**EXTRACT PROVIDED**
-=-=-=-=-
How i used to care so much about what people thought of me...and how i had this obssessive need to defend myself when things that were not true were said about me...and how now..i feel like..."Hmmm damn is that the best you could come up with GEEEEZUZ at least make my exploits interesting!!!"...LOL...how in so many ways..it's good to be grown up...
~i was thinkin'
...after all this thinkin' i'm starving!!!...
so i made one last call...THANK GAWD hy answered...said "GET UP DAMNIT YOU ARE LATE"....and got another cup of coffee...and then decided it's DAYUM cold i'm getting back in bed for a few...
...feel free to think here...a place where thoughts needn't make sense, or even be explained...just a quiet place...to think....![]()
-=-=-=-=-
**RECORD SET**
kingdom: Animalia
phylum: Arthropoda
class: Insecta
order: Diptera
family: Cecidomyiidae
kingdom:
-=-=-=-=-
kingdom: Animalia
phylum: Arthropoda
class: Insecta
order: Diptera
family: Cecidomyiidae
-=-=-=-=-
**INSTRUCTIONS TO FOLLOW**
(a) In the blog post, what did the writer once feel an obsessive need to do when untrue things were said about them?
(b) What did the writer get after making one last call?
(c) How does the final passage describe the place where thoughts needn't make sense?
Rely only on the blog post, not the listing.

**RESULT FOR THIS EXERCISE**
(a) Defend themselves.
(b) Another cup of coffee.
(c) As a quiet place to think, where thoughts needn't make sense or even be explained.